Northern Ireland news

CMO urges pregnant women to come forward for vaccine

A new study from the University of Edinburgh highlights the risk of contracting Covid late in pregnancy, and the importance of pregnant women coming forward for vaccination.
Paul Ainsworth

UNVACCINATED pregnant women have been urged to come forward for vaccines to reduce the risk of birth complications resulting from Covid-19 infection.

Chief Medical Officer Dr Michael McBride warned that a new study shows contracting Covid towards the end of pregnancy - particularly in the 28 days before giving birth - increases the risk of preterm births, stillbirths and newborn deaths.

The research by academics at the University of Edinburgh also underlines the safety of the vaccine for pregnant women, Dr McBride said.

"This new study provides more evidence that having Covid-19 during pregnancy carries a far higher risk than having the vaccine, particularly in the later stages where it can have serious consequences for both mother and baby," he said.

"The message is clear. Covid-19 vaccination is crucial in protecting women and babies from the life-threatening complications that can be associated with the virus. Anyone who is pregnant and has not received all of their vaccinations, should not put off getting vaccinated until after their pregnancy."

Karen Murray, NI director at the Royal College of Midwives, added: "The statistics are stark; the vast majority of pregnant women admitted to hospital with Covid are unvaccinated. The consequences of this, particularly late in pregnancy, can be shattering."

The advice comes as the north's biggest mass vaccination centre shut its doors yesterday.

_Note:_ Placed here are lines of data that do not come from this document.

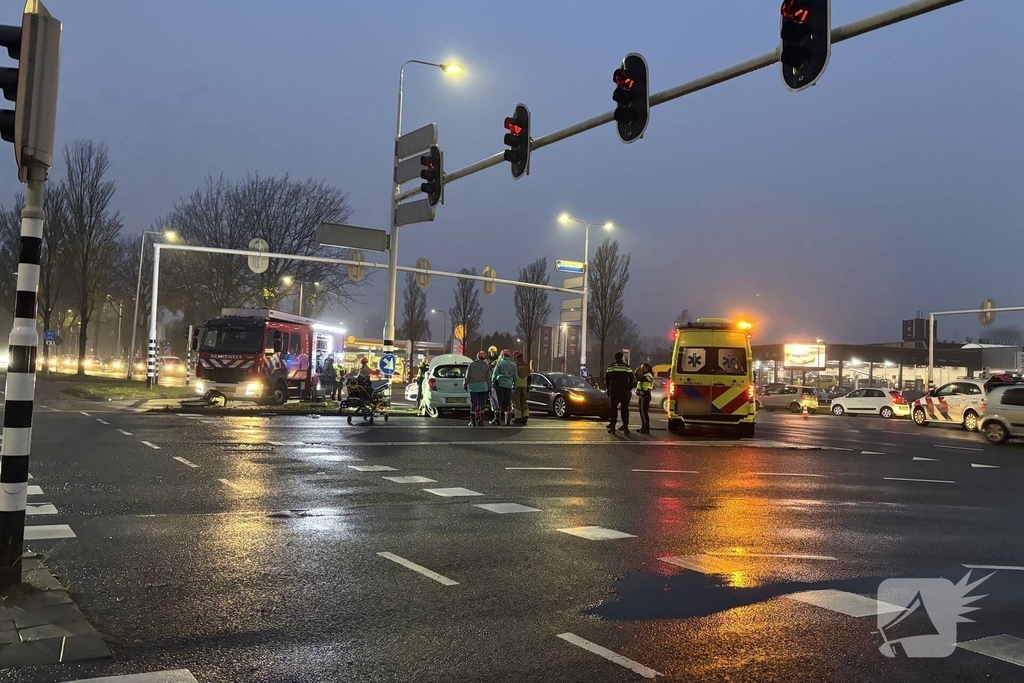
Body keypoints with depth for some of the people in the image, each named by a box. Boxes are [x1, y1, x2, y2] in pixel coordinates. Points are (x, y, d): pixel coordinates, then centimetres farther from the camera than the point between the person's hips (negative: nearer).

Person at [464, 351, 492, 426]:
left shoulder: (471, 364, 4)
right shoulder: (486, 366, 3)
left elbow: (467, 376, 3)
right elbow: (488, 378, 2)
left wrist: (465, 385, 13)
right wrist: (489, 388, 7)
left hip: (473, 386, 1)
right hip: (483, 386, -1)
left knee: (473, 404, 4)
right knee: (481, 404, 4)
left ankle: (473, 422, 3)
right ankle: (480, 421, 1)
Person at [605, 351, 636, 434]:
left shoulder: (611, 367, 0)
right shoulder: (627, 367, 0)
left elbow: (606, 379, 1)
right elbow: (631, 379, -2)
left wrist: (609, 388, 13)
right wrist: (629, 389, 8)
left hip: (614, 390, 0)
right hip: (624, 391, 0)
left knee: (613, 408, 4)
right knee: (624, 409, 6)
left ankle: (612, 427, -3)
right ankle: (625, 427, 3)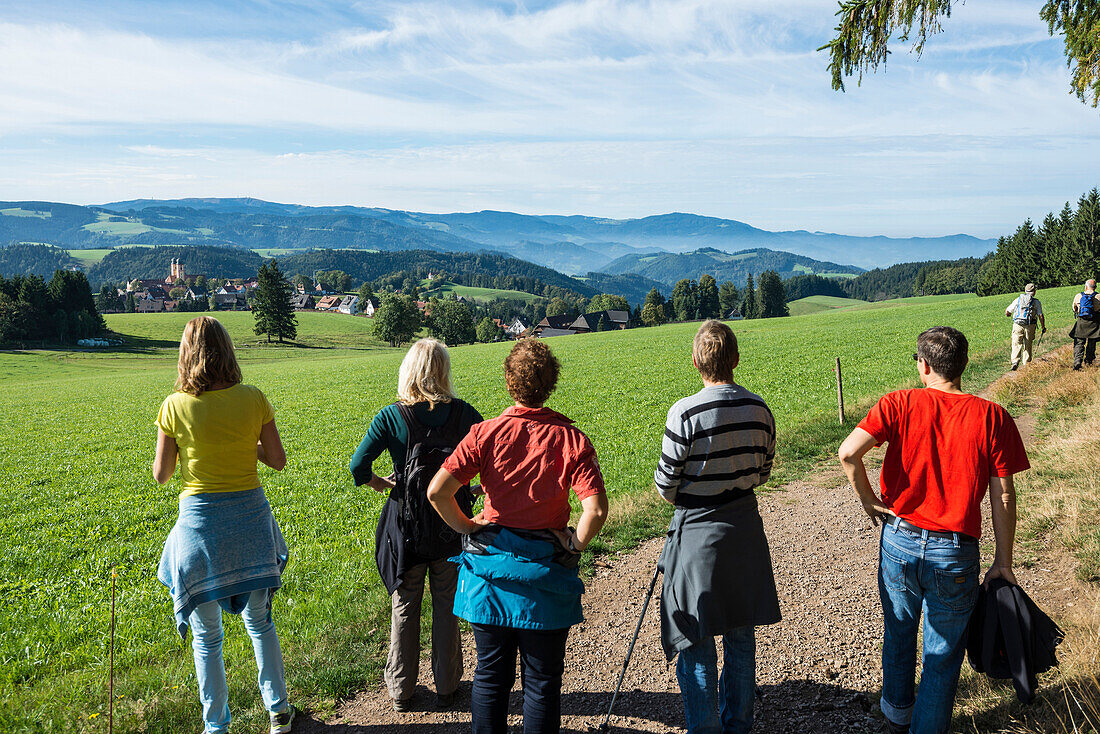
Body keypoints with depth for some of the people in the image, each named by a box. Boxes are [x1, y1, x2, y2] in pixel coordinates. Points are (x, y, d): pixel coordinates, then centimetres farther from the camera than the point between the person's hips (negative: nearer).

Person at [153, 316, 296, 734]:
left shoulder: (175, 406, -11)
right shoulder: (253, 400, -7)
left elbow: (161, 475, -2)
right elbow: (278, 460, 1)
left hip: (200, 522, -2)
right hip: (250, 515, 2)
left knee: (206, 635, 14)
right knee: (259, 621, 20)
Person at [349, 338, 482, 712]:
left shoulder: (390, 417, -12)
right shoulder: (463, 414, -8)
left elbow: (358, 466, -17)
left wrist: (379, 483, 3)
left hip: (406, 524, -1)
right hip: (452, 524, 1)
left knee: (404, 607, 16)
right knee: (447, 607, 15)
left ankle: (400, 690, 30)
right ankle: (446, 688, 28)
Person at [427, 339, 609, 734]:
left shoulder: (485, 433, -8)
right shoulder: (571, 439, -11)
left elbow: (437, 492, -16)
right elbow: (596, 510, -22)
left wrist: (468, 528, -2)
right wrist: (574, 546, -6)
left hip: (490, 565, 2)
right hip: (546, 572, -1)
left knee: (491, 675, 17)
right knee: (542, 680, 14)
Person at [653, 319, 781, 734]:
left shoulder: (686, 412, -19)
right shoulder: (759, 409, -3)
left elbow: (666, 485, -12)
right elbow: (762, 472, 8)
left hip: (697, 532, -5)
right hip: (745, 528, 6)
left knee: (696, 642, 7)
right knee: (740, 636, 19)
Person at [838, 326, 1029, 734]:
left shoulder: (899, 404, -8)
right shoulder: (992, 417, -7)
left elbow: (848, 452, -20)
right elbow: (1002, 496, -6)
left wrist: (868, 498, -3)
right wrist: (1003, 561, 4)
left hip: (898, 541, 2)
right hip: (955, 554, -1)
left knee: (899, 634, 25)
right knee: (942, 655, 15)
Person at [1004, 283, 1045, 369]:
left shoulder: (1018, 299, 11)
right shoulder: (1037, 302, 6)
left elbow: (1007, 311, 17)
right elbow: (1040, 316, -1)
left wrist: (1008, 314, 40)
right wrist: (1043, 327, 9)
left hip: (1017, 324, 0)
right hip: (1030, 326, 0)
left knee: (1016, 344, -2)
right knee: (1028, 345, 10)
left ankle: (1015, 361, -20)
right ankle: (1026, 364, 13)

The site at the Titanic Exhibition Centre opened last month as concerns grew about the rapid spread of the Omicron variant.

Vaccinations are still available at the Royal Victoria Hospital daily, while the Belfast Health Trust is operating a series of pop-up clinics this week, including today at the York Street campus of Ulster University. The South Eastern Trust meanwhile is continuing to offer jabs at Dundonald's Ulster Hospital, the Lisburn Primary Care and Community Centre and Downpatrick's Downshire Hospital.

New figures from the Department of Health show there has now been 3,619,404 vaccine doses administered, of which 885,863 are boosters.

On Sunday, the department also revealed a further 2,668 new cases of Covid, and three deaths occurring within 28 days of a positive result.

There has now been 3,038 such deaths north of the border to date.

In the Republic, 10,753 new cases were identified yesterday through PCR tests, while 4,208 were confirmed through antigen tests. The confirmed total Covid case number so far for the south is 1,103,489. The number of confirmed Covid-linked deaths is 6,035.